Monique Hébrard, journaliste, converse avec Jean-Pierre Longeat, musicien devenu moine, passé d’une musique à une autre, d’un silence à un autre, à propos de la quête d’intimité spirituelle que recherchent tous ceux qui franchissent l’enceinte de l’abbaye de Saint-Marin de Ligugé.

C’est à une spiritualité chrétienne de cœur et de silence, dépourvue des surimpositions de l’histoire, de la culture et de la politique, que nous introduit Jean-Pierre Longeat. Au contraire des églises qui se vident, les monastères attirent de plus en plus de personnes en quête d’elles-mêmes, de Dieu ou de quiétude. Le monastère, enceinte sacrée, offre un temps et un espace à part, mis en parenthèses de l’agitation mondaine, où chacun peut se retrouver, se reconstruire, se reconnaître. Les besoins d’harmonie, de permanence, de stabilité, d’inscription dans une lignée, de construction identitaire, trouvent dans ce cadre, un environnement propice à leur émergence tranquille et à leur satisfaction.
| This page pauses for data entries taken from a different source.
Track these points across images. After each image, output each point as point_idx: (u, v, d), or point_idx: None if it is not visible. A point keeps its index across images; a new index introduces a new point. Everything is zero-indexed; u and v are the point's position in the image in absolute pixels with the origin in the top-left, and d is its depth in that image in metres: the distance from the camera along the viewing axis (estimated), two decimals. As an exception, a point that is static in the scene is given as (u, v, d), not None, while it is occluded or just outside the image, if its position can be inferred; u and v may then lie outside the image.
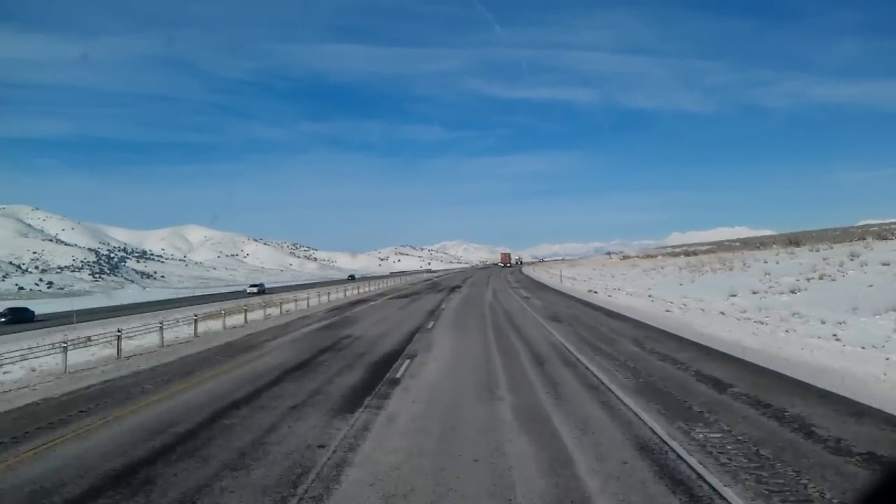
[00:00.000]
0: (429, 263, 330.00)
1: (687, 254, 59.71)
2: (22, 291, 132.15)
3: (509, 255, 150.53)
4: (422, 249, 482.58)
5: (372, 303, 34.66)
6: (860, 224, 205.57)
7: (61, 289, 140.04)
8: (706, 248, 77.90)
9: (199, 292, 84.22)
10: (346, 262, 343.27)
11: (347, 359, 13.76)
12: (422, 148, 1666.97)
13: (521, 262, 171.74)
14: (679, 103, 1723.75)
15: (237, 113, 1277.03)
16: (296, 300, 35.20)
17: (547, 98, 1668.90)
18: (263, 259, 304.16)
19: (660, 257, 61.30)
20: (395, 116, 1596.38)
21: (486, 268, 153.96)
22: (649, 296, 26.27)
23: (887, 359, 9.78)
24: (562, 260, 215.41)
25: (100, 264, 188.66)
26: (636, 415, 7.56)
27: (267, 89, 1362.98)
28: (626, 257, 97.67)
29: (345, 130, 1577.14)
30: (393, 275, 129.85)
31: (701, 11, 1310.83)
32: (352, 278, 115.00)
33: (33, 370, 15.15)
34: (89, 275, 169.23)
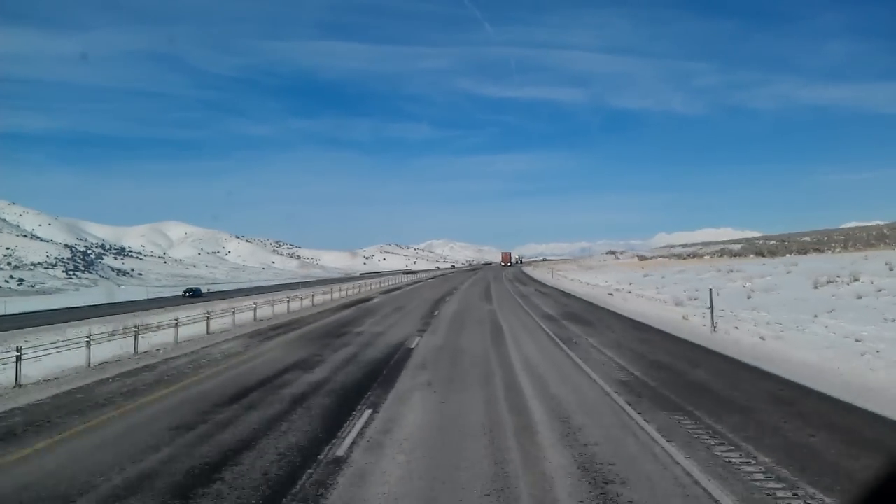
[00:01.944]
0: (414, 262, 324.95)
1: (760, 253, 53.50)
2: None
3: (510, 254, 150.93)
4: (407, 248, 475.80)
5: None
6: (844, 226, 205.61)
7: (32, 286, 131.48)
8: (739, 245, 73.30)
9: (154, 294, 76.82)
10: (335, 261, 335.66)
11: None
12: (410, 146, 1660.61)
13: (522, 261, 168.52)
14: (667, 104, 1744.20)
15: (224, 109, 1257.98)
16: None
17: (535, 98, 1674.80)
18: (245, 256, 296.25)
19: (707, 257, 54.05)
20: (383, 114, 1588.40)
21: (475, 269, 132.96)
22: None
23: None
24: (545, 260, 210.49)
25: (74, 261, 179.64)
26: None
27: (255, 86, 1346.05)
28: (642, 258, 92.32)
29: (333, 128, 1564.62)
30: (364, 276, 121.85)
31: (690, 13, 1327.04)
32: (192, 294, 63.33)
33: None
34: (63, 272, 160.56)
Mais au-delà de cette nécessité individuelle, la recherche d’une expérience communautaire, d’une altérité paisible est souvent très présente chez les personnes, de toutes origines, de toutes cultures, qui fréquentent les monastères.
Jean-Pierre Longeat, répondant aux questions de Monique Hébrard, aborde de nombreuses facettes de la vie spirituelle sans jamais la séparer ou l’opposer à la vie quotidienne : Que vont-ils chercher dans les monastères ? - Comment et pourquoi devient-on moine ? - La règle de saint Benoît, quinze siècles plus tard – Psychologie et sentiments au monastère – Des moines dans la société – « Chemins de musique » - Communautés d’Eglise – L’urgence de l’œcuménisme et de l’interreligieux – Le mal, un mystère auquel le Christ n’a pas échappé – Y a-t-il un retour du spirituel ? – L’expérience spirituelle chrétienne – Que nous apprend l’Ecriture sur l’homme ? - Dieu-Père, le Christ, l’Esprit – Sous la conduite de l’Evangile.
Il ne refuse pas de se confronter avec la question si difficile du mal :
« Au niveau interpersonnel, l’appréciation du mal et du bien dépend de la liberté qu’a l’homme de pouvoir choisir entre ce qu’il pense être le bien et le mal. Car même si l’on sait que notre liberté a des limites, c’est la liberté qui caractérise l’homme ; les autres créatures n’ont pas cette capacité. Quant aux événements et catastrophes qui ne dépendent pas de notre volonté, je pose une question : que savons-nous du devenir de la création ? Ce que nous éprouvons comme une souffrance et un mal – et qui l’est réellement pour notre subjectivité – est peut être lié à un destin qui nous dépasse et qui, lorsque nous aurons franchi les barrières de ce monde visible, prendra une allure différente. Peut-être que notre regard doit se porter vers un au-delà de nous-mêmes. Toutes les religions offrent des réponses dans ce domaine. Pour le bouddhisme, tout ce que nous considérons comme joie ou peine est illusion ; cela n’existe pas. Pour le christianisme, joie et peine existent bel et bien et le Christ les assume totalement jusqu’à en mourir sur la croix ; et de cette mort jaillit la vraie vie en surabondance.
Que le Christ meure sur la croix, c’est tout de même humainement aberrant ! La réussite d’un Dieu ne peut pas être cet échec horrible ! Mais le Christ prend la question à bras-le-corps : Il sait ce qu’il en est de la vie de l’homme, de sa souffrance, de sa mort. Et non seulement Il le sait mais Il le vit et le transforme. Il transforme cette condition vers son devenir véritable. Il réalise cela à son degré maximal puisqu’Il est l’innocent parfait qui prend les coups les plus injustes de la part non seulement des hommes qui sont en face de lui mais du péché, de cet enfermement sur soi qui refuse la manifestation de l’amour, de la fraternité entre les hommes. Qu’est-ce que l’on peut imaginer de plus injuste, de plus souffrant ? »
Les paroles du moine Jean-Pierre Longeat, mais aussi de l’homme, sont une citation à « sauver », ce qu’il comprend comme sortir de l’aveuglement, permettre à soi-même et à autrui de savoir qui il est, où il est, vers quoi il se dirige.